If u think the Trevor Ariza trade made coach Larry Brown look bad.....
Trading Wilson Chandler in his ending contract season will make Knick management/headcoach look real bad. Especially to Portland who been in dire need of an offense/defense starting SF. 
Miller/Roy/Chandler/Aldridge/Oden or Priz, that starting lineup would make the Western Conference angry as hell at the Knicks. 

The Knicks best bet at SG is to resign T-Mac to 1 or 2 years so Azu/Walker/Feilds could pickup pointers from T-Mac veteranship.


----------



## Maldito21 (Jun 13, 2010)

Knicks already stated that Chandler will not be included in any trade involving Rudy. Did I not mention that already?


----------



## rocketeer (Oct 7, 2002)

Kiyaman said:


> Especially to Portland who been in dire need of an offense/defense starting SF.
> Miller/Roy/Chandler/Aldridge/Oden or Priz, that starting lineup would make the Western Conference angry as hell at the Knicks.

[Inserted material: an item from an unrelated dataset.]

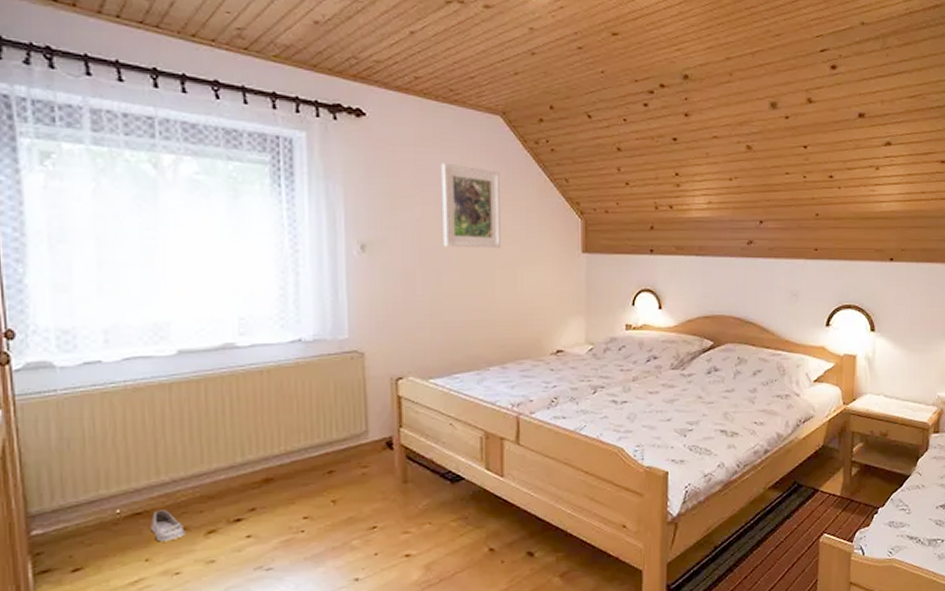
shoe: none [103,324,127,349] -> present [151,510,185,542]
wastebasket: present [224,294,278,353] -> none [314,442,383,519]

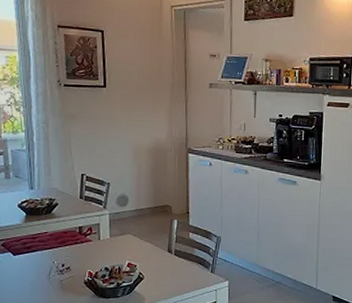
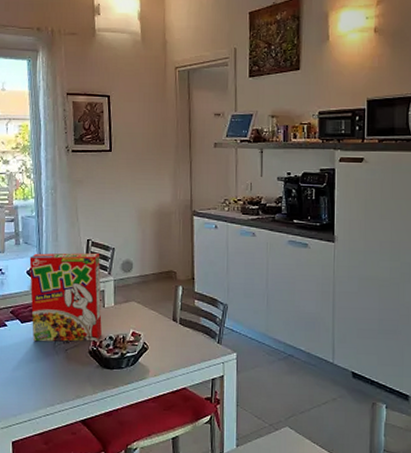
cereal box: none [21,187,97,274] -> present [29,253,102,342]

ever heard of batum? he's a small forward and better than chandler.


----------



## TwinkieFoot (Jul 8, 2006)

How about a 3-way deal? We take Sasha Vujacic's $5 million contract and two first round picks in exchange for Bill Walker, then reroute our package from the Lakers with Chandler's contract for Rudy Fernandez and Joel Pryzbilla? It works financially and gets rid of the glut at the SF spot we have. We have currently have 4 SF's (Anthony Randolph, Danilo Gallinari, Wilson Chandler and Bill Walker) and Kelenna Azuibuike who can play spot duty at the 4. This essentially makes Chandler and Walker expendable.


----------